Accordingly it would be beneficial to provide a method of resizing digital images that was independent of their method of generation, i.e. portable consumer electronics or desktop software, independent of the platform upon which the images were to be displayed, i.e. low cost consumer portable devices or laptop computers, the display they are to be displayed upon, i.e. 128×160 pixel 1.8″ cellular telephone display, 1600×900 pixel 17.3″ laptop, user activity such as flipping the Apple iPhone from a 320×480 pixel portrait orientation to 480×320 pixel landscape orientation in a fraction of a second, and the source image format.

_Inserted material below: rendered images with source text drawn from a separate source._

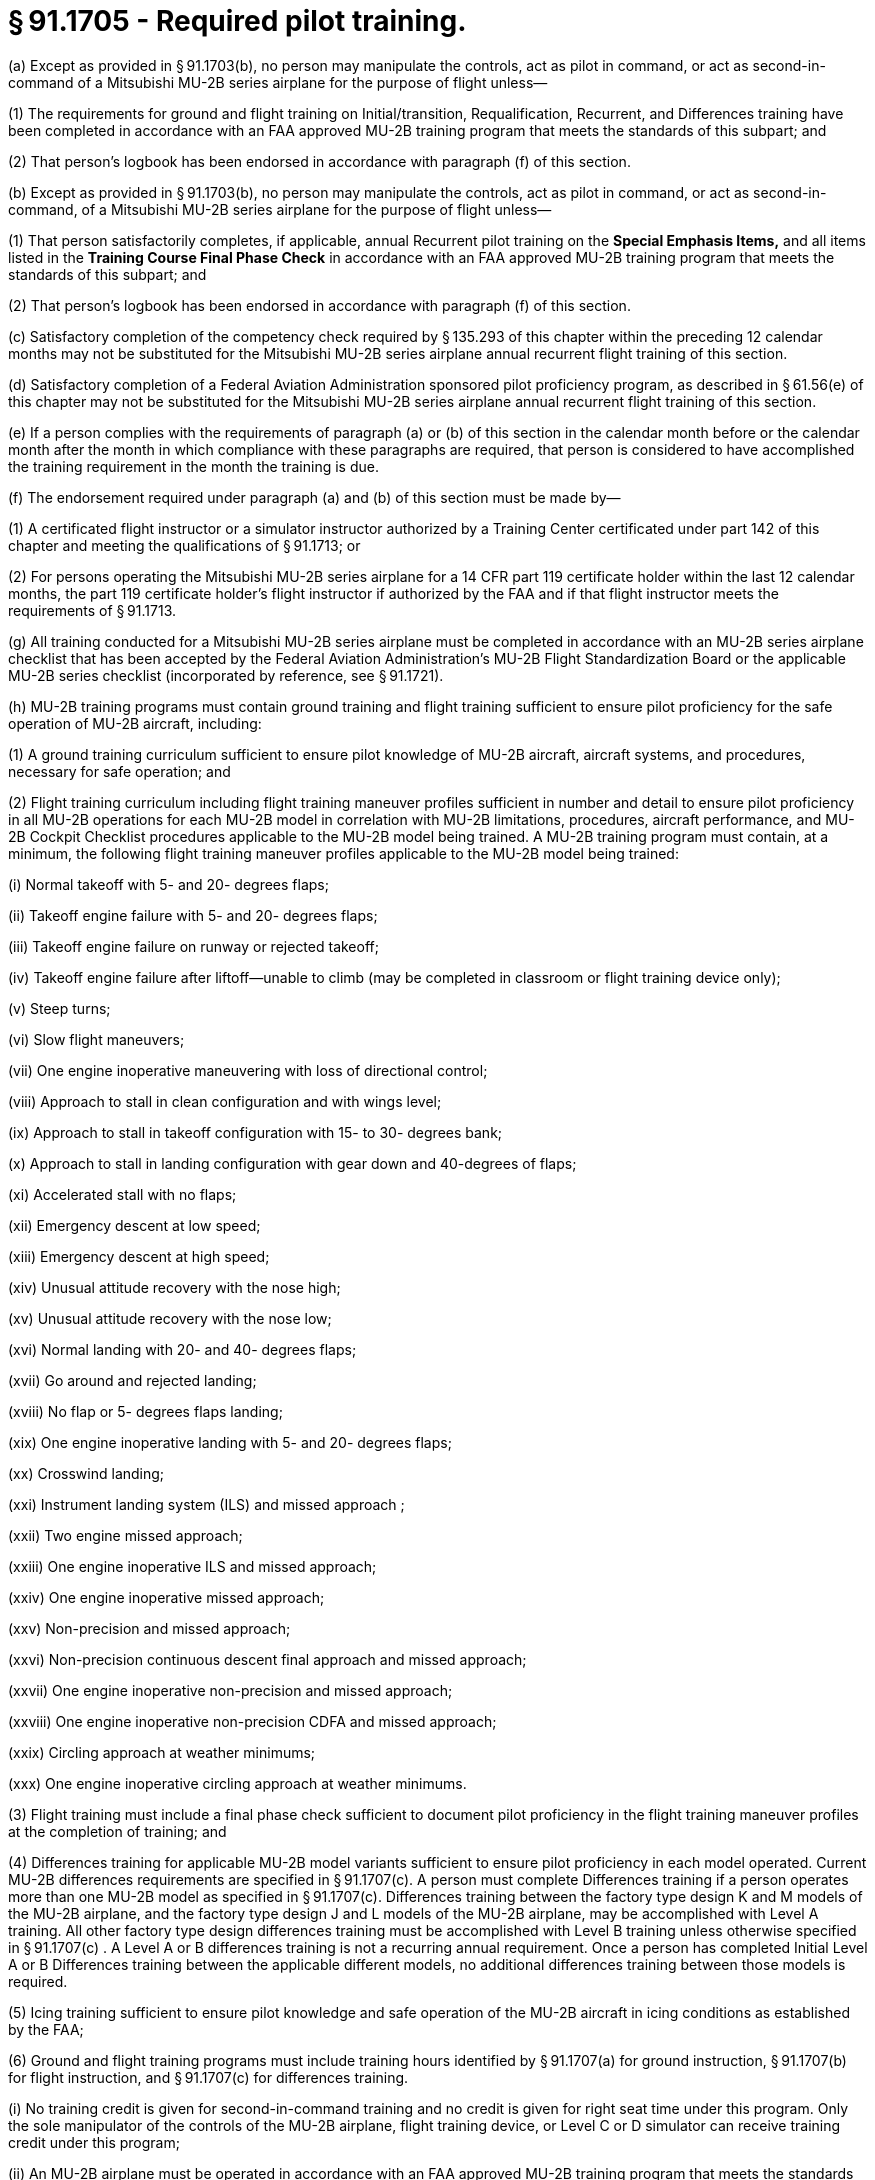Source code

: # § 91.1705 - Required pilot training.

(a) Except as provided in § 91.1703(b), no person may manipulate the controls, act as pilot in command, or act as second-in-command of a Mitsubishi MU-2B series airplane for the purpose of flight unless—

(1) The requirements for ground and flight training on Initial/transition, Requalification, Recurrent, and Differences training have been completed in accordance with an FAA approved MU-2B training program that meets the standards of this subpart; and

(2) That person's logbook has been endorsed in accordance with paragraph (f) of this section.

(b) Except as provided in § 91.1703(b), no person may manipulate the controls, act as pilot in command, or act as second-in-command, of a Mitsubishi MU-2B series airplane for the purpose of flight unless—

(1) That person satisfactorily completes, if applicable, annual Recurrent pilot training on the *Special Emphasis Items,* and all items listed in the *Training Course Final Phase Check* in accordance with an FAA approved MU-2B training program that meets the standards of this subpart; and

(2) That person's logbook has been endorsed in accordance with paragraph (f) of this section.

(c) Satisfactory completion of the competency check required by § 135.293 of this chapter within the preceding 12 calendar months may not be substituted for the Mitsubishi MU-2B series airplane annual recurrent flight training of this section.

(d) Satisfactory completion of a Federal Aviation Administration sponsored pilot proficiency program, as described in § 61.56(e) of this chapter may not be substituted for the Mitsubishi MU-2B series airplane annual recurrent flight training of this section.

(e) If a person complies with the requirements of paragraph (a) or (b) of this section in the calendar month before or the calendar month after the month in which compliance with these paragraphs are required, that person is considered to have accomplished the training requirement in the month the training is due.

(f) The endorsement required under paragraph (a) and (b) of this section must be made by—

(1) A certificated flight instructor or a simulator instructor authorized by a Training Center certificated under part 142 of this chapter and meeting the qualifications of § 91.1713; or

(2) For persons operating the Mitsubishi MU-2B series airplane for a 14 CFR part 119 certificate holder within the last 12 calendar months, the part 119 certificate holder's flight instructor if authorized by the FAA and if that flight instructor meets the requirements of § 91.1713.

(g) All training conducted for a Mitsubishi MU-2B series airplane must be completed in accordance with an MU-2B series airplane checklist that has been accepted by the Federal Aviation Administration's MU-2B Flight Standardization Board or the applicable MU-2B series checklist (incorporated by reference, see § 91.1721).

(h) MU-2B training programs must contain ground training and flight training sufficient to ensure pilot proficiency for the safe operation of MU-2B aircraft, including:

(1) A ground training curriculum sufficient to ensure pilot knowledge of MU-2B aircraft, aircraft systems, and procedures, necessary for safe operation; and

(2) Flight training curriculum including flight training maneuver profiles sufficient in number and detail to ensure pilot proficiency in all MU-2B operations for each MU-2B model in correlation with MU-2B limitations, procedures, aircraft performance, and MU-2B Cockpit Checklist procedures applicable to the MU-2B model being trained. A MU-2B training program must contain, at a minimum, the following flight training maneuver profiles applicable to the MU-2B model being trained:

(i) Normal takeoff with 5- and 20- degrees flaps;

(ii) Takeoff engine failure with 5- and 20- degrees flaps;

(iii) Takeoff engine failure on runway or rejected takeoff;

(iv) Takeoff engine failure after liftoff—unable to climb (may be completed in classroom or flight training device only);

(v) Steep turns;

(vi) Slow flight maneuvers;

(vii) One engine inoperative maneuvering with loss of directional control;

(viii) Approach to stall in clean configuration and with wings level;

(ix) Approach to stall in takeoff configuration with 15- to 30- degrees bank;

(x) Approach to stall in landing configuration with gear down and 40-degrees of flaps;

(xi) Accelerated stall with no flaps;

(xii) Emergency descent at low speed;

(xiii) Emergency descent at high speed;

(xiv) Unusual attitude recovery with the nose high;

(xv) Unusual attitude recovery with the nose low;

(xvi) Normal landing with 20- and 40- degrees flaps;

(xvii) Go around and rejected landing;

(xviii) No flap or 5- degrees flaps landing;

(xix) One engine inoperative landing with 5- and 20- degrees flaps;

(xx) Crosswind landing;

(xxi) Instrument landing system (ILS) and missed approach ;

(xxii) Two engine missed approach;

(xxiii) One engine inoperative ILS and missed approach;

(xxiv) One engine inoperative missed approach;

(xxv) Non-precision and missed approach;

(xxvi) Non-precision continuous descent final approach and missed approach;

(xxvii) One engine inoperative non-precision and missed approach;

(xxviii) One engine inoperative non-precision CDFA and missed approach;

(xxix) Circling approach at weather minimums;

(xxx) One engine inoperative circling approach at weather minimums.

(3) Flight training must include a final phase check sufficient to document pilot proficiency in the flight training maneuver profiles at the completion of training; and

(4) Differences training for applicable MU-2B model variants sufficient to ensure pilot proficiency in each model operated. Current MU-2B differences requirements are specified in § 91.1707(c). A person must complete Differences training if a person operates more than one MU-2B model as specified in § 91.1707(c). Differences training between the factory type design K and M models of the MU-2B airplane, and the factory type design J and L models of the MU-2B airplane, may be accomplished with Level A training. All other factory type design differences training must be accomplished with Level B training unless otherwise specified in § 91.1707(c) . A Level A or B differences training is not a recurring annual requirement. Once a person has completed Initial Level A or B Differences training between the applicable different models, no additional differences training between those models is required.

(5) Icing training sufficient to ensure pilot knowledge and safe operation of the MU-2B aircraft in icing conditions as established by the FAA;

(6) Ground and flight training programs must include training hours identified by § 91.1707(a) for ground instruction, § 91.1707(b) for flight instruction, and § 91.1707(c) for differences training.

(i) No training credit is given for second-in-command training and no credit is given for right seat time under this program. Only the sole manipulator of the controls of the MU-2B airplane, flight training device, or Level C or D simulator can receive training credit under this program;

(ii) An MU-2B airplane must be operated in accordance with an FAA approved MU-2B training program that meets the standards of this subpart and the training hours in § 91.1707.

(7) Endorsements given for compliance with paragraph (f) of this section must be appropriate to the content of that specific MU-2B training program's compliance with standards of this subpart.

It would be further beneficial if the method of resizing was also content aware, i.e. provided scaling that did not remove significant image elements or distort images at typical resizing factors unless expressly permitted by the user. Such permission being provided within desktop publishing or image manipulation software such as Abode Photo shop, Corel Paint Shop Pro, Ulead Photo Impact for example. It would be further beneficial if the method permitted the protection of content during resizing or explicitly weighted content for removal during resizing or editing, was fast, and easily incorporated into the firmware of devices as well as desktop publishing software.